§ **WORK REQUEST**
Each line starting at the one that contains "pinky mcp: (132, 199)" and ending at the one that contains "ring tip: (174, 231)" must be returned exactly, and the rest of the listing is left out.

§ **DATASET CONTENT**

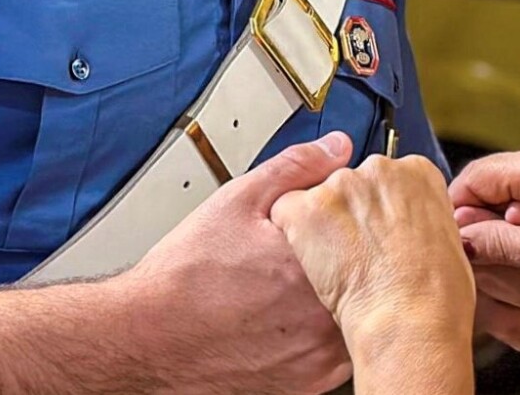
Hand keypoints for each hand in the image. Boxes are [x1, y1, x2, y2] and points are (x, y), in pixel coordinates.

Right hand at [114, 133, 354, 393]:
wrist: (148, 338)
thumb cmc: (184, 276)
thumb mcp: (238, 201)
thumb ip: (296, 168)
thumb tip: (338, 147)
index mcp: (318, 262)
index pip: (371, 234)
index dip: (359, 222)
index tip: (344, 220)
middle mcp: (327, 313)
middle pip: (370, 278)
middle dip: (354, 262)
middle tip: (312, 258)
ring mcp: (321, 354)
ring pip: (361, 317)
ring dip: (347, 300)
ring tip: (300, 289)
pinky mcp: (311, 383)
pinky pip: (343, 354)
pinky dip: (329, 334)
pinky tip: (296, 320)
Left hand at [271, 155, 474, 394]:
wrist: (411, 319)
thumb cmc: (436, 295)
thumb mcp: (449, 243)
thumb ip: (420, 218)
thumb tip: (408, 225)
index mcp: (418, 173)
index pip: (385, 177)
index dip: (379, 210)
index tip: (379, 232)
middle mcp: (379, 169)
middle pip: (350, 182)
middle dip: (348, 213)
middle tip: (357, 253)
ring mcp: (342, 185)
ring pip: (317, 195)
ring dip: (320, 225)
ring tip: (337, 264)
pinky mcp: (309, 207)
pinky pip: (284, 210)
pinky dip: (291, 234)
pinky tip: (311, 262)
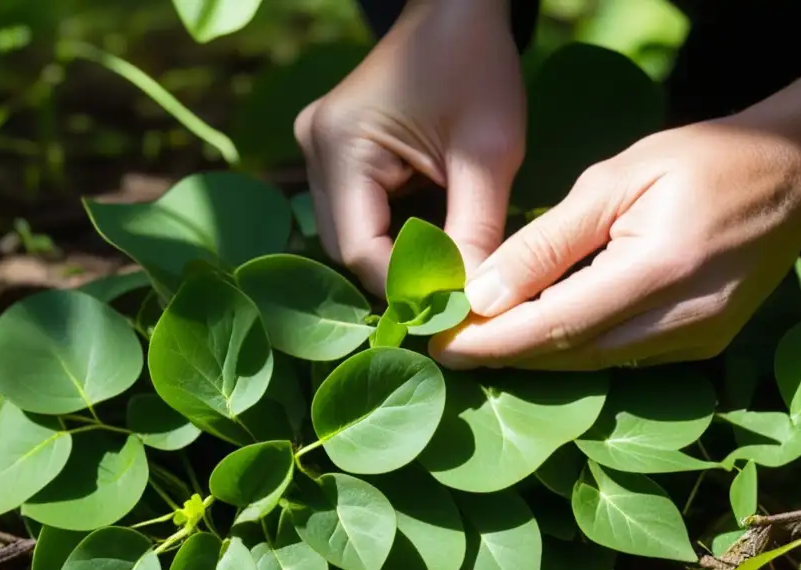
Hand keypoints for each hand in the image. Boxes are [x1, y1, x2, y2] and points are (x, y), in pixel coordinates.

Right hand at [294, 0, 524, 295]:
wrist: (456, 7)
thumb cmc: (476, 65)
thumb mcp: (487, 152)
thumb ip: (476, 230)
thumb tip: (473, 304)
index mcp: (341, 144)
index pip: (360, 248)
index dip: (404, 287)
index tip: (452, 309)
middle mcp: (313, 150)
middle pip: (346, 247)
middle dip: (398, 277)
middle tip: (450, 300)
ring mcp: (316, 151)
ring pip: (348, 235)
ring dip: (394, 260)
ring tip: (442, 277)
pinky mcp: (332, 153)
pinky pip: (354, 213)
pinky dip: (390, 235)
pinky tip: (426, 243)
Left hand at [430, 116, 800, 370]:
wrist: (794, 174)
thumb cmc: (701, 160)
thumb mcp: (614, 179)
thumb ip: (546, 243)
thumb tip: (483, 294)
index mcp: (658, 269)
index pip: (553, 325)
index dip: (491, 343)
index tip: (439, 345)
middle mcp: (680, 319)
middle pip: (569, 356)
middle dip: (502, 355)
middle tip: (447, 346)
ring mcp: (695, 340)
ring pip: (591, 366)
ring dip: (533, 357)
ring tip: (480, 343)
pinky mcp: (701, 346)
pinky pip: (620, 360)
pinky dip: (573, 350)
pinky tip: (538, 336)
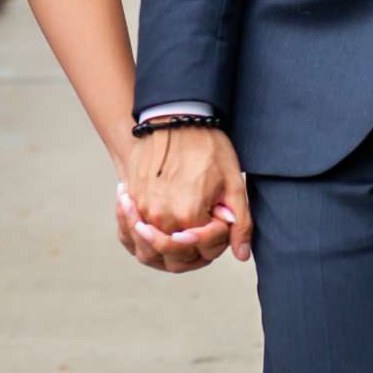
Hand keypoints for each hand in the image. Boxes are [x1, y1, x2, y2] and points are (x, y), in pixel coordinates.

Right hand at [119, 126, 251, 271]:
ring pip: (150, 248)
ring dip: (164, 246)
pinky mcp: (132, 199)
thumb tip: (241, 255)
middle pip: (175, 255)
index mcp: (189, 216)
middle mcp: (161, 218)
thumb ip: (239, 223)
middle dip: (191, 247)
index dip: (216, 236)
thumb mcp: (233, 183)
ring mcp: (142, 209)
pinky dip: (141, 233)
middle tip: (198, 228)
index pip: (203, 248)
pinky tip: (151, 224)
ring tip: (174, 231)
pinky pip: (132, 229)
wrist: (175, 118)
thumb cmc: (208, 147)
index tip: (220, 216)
...
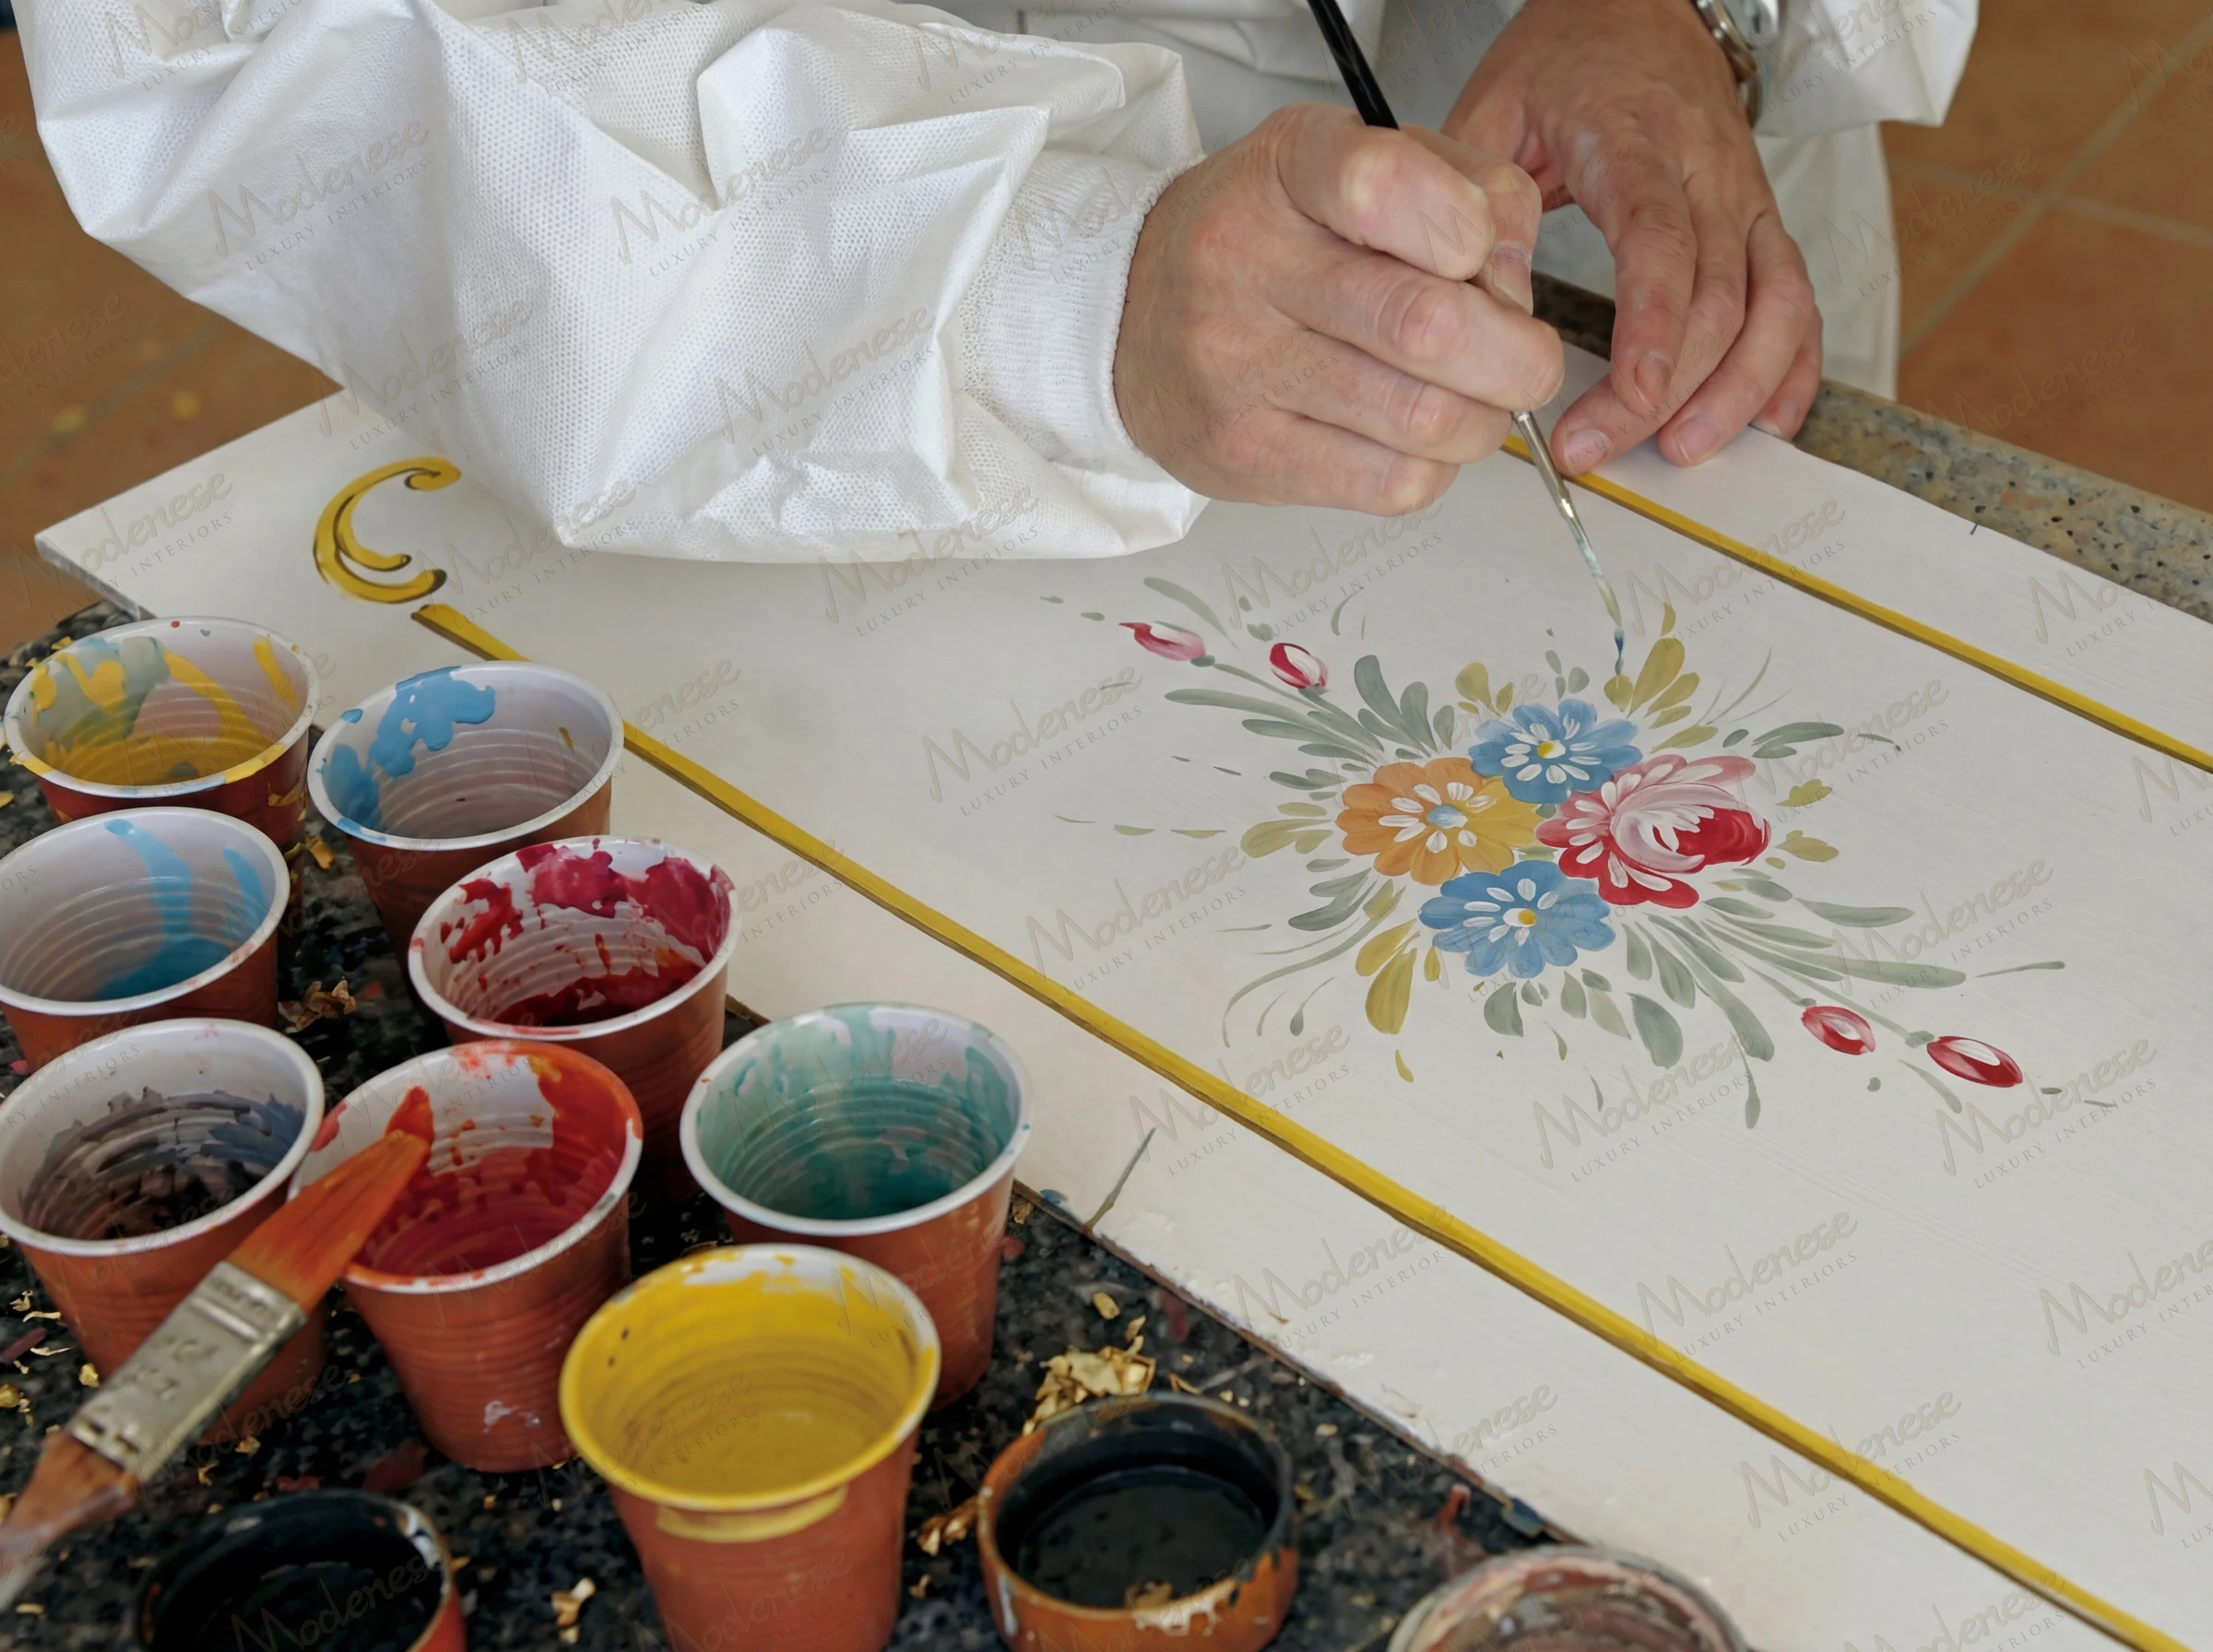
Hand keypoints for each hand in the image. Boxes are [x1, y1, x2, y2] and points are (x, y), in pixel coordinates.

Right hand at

§ **TASK SOLUTION**
pinky mcp: (132, 199)
thumb tip: (241, 255)
middle pip: (175, 255)
index mcp: (189, 216)
middle mcp: (161, 218)
thumb ip: (239, 223)
middle dip: (191, 247)
index dip: (216, 236)
thumb mcp: (233, 183)
ring mcp: (142, 209)
pinky dip: (141, 233)
middle tip: (198, 228)
index pip: (203, 248)
pinky tip: (151, 224)
ring tip: (174, 231)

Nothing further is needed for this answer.